3Cu₂O + 6H⁺ + 2AuCl₄⁻ → 2Au + 6Cu²⁺ + 8Cl⁻ + 3H₂O (1)

and this reaction follows a very rapid process, as the orange color of Cu₂O nanocubes will be immediately changed into dark brown upon interaction with HAuCl₄. And we found that the structure of Cu₂O nanocubes that are 40–60 nm in size (Fig. 1 c) can be easily destroyed, and only scattered Au nanoparticles can be obtained (see Fig. S1 in ESI†). Therefore, here we used the Cu₂O nanocubes that are 100–120 nm in size (Fig. 1d) to study the galvanic replacement process between Cu₂O and HAuCl₄ (Fig. 2), and this reaction involves evolution of an internal hollow core and surface precipitation of Au nanoparticles. It can be seen that the inside part of the Cu₂O nanocubes will be firstly etched by a mechanism analogous to pinhole corrosion, and the pinholes serve as transport paths during the dissolution of Cu₂O nanocubes. With the elongation of reaction time, hole expansion and Au precipitation result in hollow Cu₂O–Au nanocomposites. However, given long enough reaction time and adequate HAuCl₄ source, the Cu₂O will be fully dissolved and the nanocube framework will be eventually collapsed, resulting in only dispersed Au nanoparticles (see Fig. S2 in ESI†). It has been reported that reaction between HAuCl₄ and Cu₂O might lead to CuO,²² but we found Cu₂O would be transformed into soluble Cu²⁺ species in acidic environment.⁶

Fig. 2 Time-dependent TEM study of the galvanic replacement process between Cu₂O and HAuCl₄, (a) 30 s, (b) 1 min, (c) 2 min, and (d) 5 min. Scale bar: 50 nm.

Before the Cu₂O is completely dissolved, it is easy to get hollow Cu₂O–Au nanocomposites (Fig. 3a and b), which consist of 5–10 nm Au nanoparticles and internally hollow Cu₂O. From the HR-TEM image in Fig. 3b, one can clearly see that Au nanoparticles grown along the (111) plane are decorated on the Cu₂O surface.

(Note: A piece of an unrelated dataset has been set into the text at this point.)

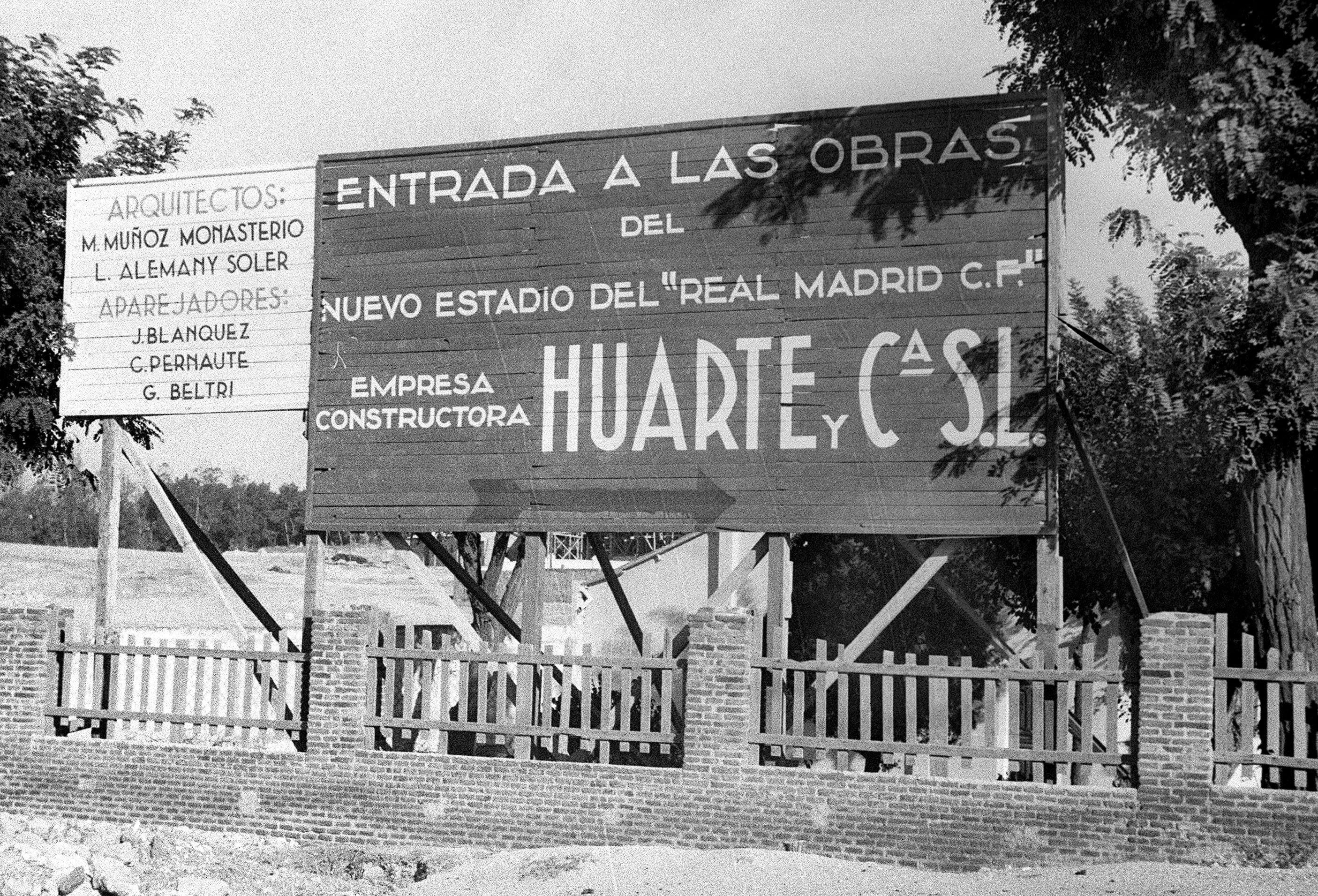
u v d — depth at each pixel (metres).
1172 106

As mentioned above, without experimental control, the Cu₂O nanocube framework will be eventually collapsed and only dispersed Au nanoparticles are produced. Here, we used an acid etching technique to obtain well-defined Au nanocages (Fig. 3c and d), where more HAuCl₄ is used to increase the Au loading. The obtained Cu₂O–Au nanocomposites were then re-dispersed into water and subject to HCl etching to remove the Cu₂O. It is interesting that the framework of the nanocubes is not destroyed and the obtained Au nanocages are comprised of an assembly of ∼10 nm Au nanoparticles, and the size of the nanocage is similar to that of the Cu₂O nanocubes. HR-TEM image of the Au nanocages shows that these highly crystallized Au nanoparticles are also grown mainly along the (111) plane. The hollow Cu₂O–Au and Au nanocage structures can also be confirmed from the SEM studies (see Fig. S3 in ESI†). Therefore, by careful control of the galvanic replacement process, we are able to get hollow Cu₂O–Au nanocomposites and Au nanocages.

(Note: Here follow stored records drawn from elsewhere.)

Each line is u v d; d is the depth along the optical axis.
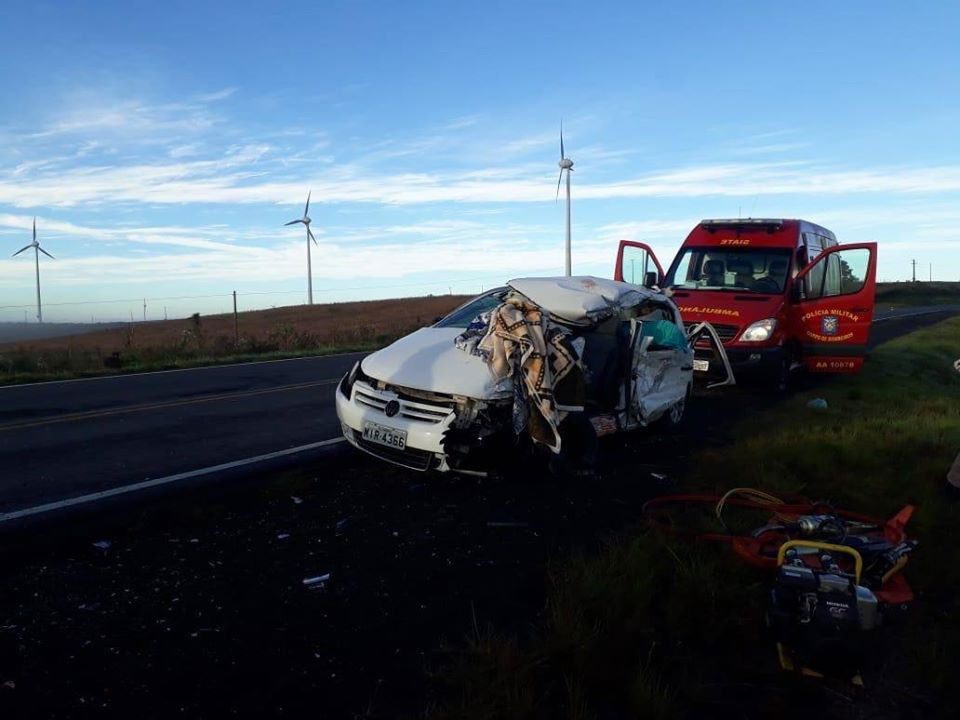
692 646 3.93
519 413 6.19
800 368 13.80
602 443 8.54
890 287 74.12
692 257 13.74
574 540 5.32
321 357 19.98
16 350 18.39
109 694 3.29
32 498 6.14
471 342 6.69
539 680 3.46
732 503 5.97
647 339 8.04
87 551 4.99
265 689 3.38
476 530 5.48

Fig. 3 TEM and HR-TEM images of Cu₂O–Au nanocomposites (a and b) and Au nanocages (c and d) prepared from a galvanic replacement process between Cu₂O and HAuCl₄.

The successful formation of Cu₂O–Au nanocomposites and subsequent transformation into Au nanocages can be confirmed by the X-ray diffraction (XRD) patterns in Fig. 4. The diffraction peaks appeared at 2θ = ∼29.6, 36.5, 42.4, 52.6, 61.5, 73.7 and 77.6° (labeled with *) in the Cu₂O nanocubes can be well indexed to the (110), (111), (200), (211), (220), (311), and (222) crystal planes of the Cu₂O crystals in cubic phase (PDF No. 65-3288), indicating the production of pure Cu₂O samples, without any CuO or Cu(OH)₂ impurities. Besides the diffraction peaks of Cu₂O in the Cu₂O–Au nanocomposites, one can also see diffraction peaks at 2θ = ∼38.2, 44.6, 64.7, and 77.5°, corresponding to the (111), (200), (220), (311) crystal planes (labeled with ^o) of face-center-cubic (fcc) Au crystals (PDF No. 01-1172). After acid etching, the Cu₂O can be completely removed and only diffraction peaks of Au can be seen in the as-prepared Au nanocages.

Fig. 4 X-ray diffraction (XRD) patterns of the as-prepared Cu₂O nanocubes, Cu₂O–Au nanocomposites and Au nanocages.

From the optical images inset in Fig. 5, one can see that the as-prepared Cu₂O nanocubes are orange in color, and the hollow Cu₂O–Au nanocomposites become dark brown. While, the Au nanocages, which are about 100 nm in size and assembled by tiny nanoparticles, display darkish blue color. Extinction spectra of these samples dispersed in water are also determined. The Cu₂O nanocubes that are 100–120 nm in size show an absorption peak at about 485 nm, which agrees well with the previous reports.²⁶ The Au nanocages that are ∼100 nm in size have a very broad absorption band centered at ∼610 nm. Different from reported Au nanocages that usually show strong absorption at ∼800 nm,²⁹ here we think the red shift of the absorption peak can be interpreted by the fact that the prepared Au nanocages are actually assembled by ∼10 nm nanoparticles (Fig. 3c). While, it is interesting to see that the extinction spectrum of the hollow Cu₂O–Au nanocomposites differs a lot from those of Cu₂O nanocubes and Au nanocages, where no distinct absorption peak can be detected. We think this can be understood through the TEM studies (Fig. 2 and 3), where very limited Cu₂O remains in the Cu₂O–Au nanocomposites during the galvanic replacement process. Moreover, aggregation of Au nanoparticles on the remained Cu₂O frameworks to give the new hollow Cu₂O–Au nanocomposites may also cause this phenomenon. An absorption shoulder at ∼560 nm can well reflect the size of Au nanoparticles supported on the hollow Cu₂O edges.³ A dynamic light scattering (DLS) study of the Cu₂O–Au nanocomposites and Au nanocages shows that they are quite stable in solution, and the size distribution agrees well with the TEM results (see Fig. S4 in ESI†).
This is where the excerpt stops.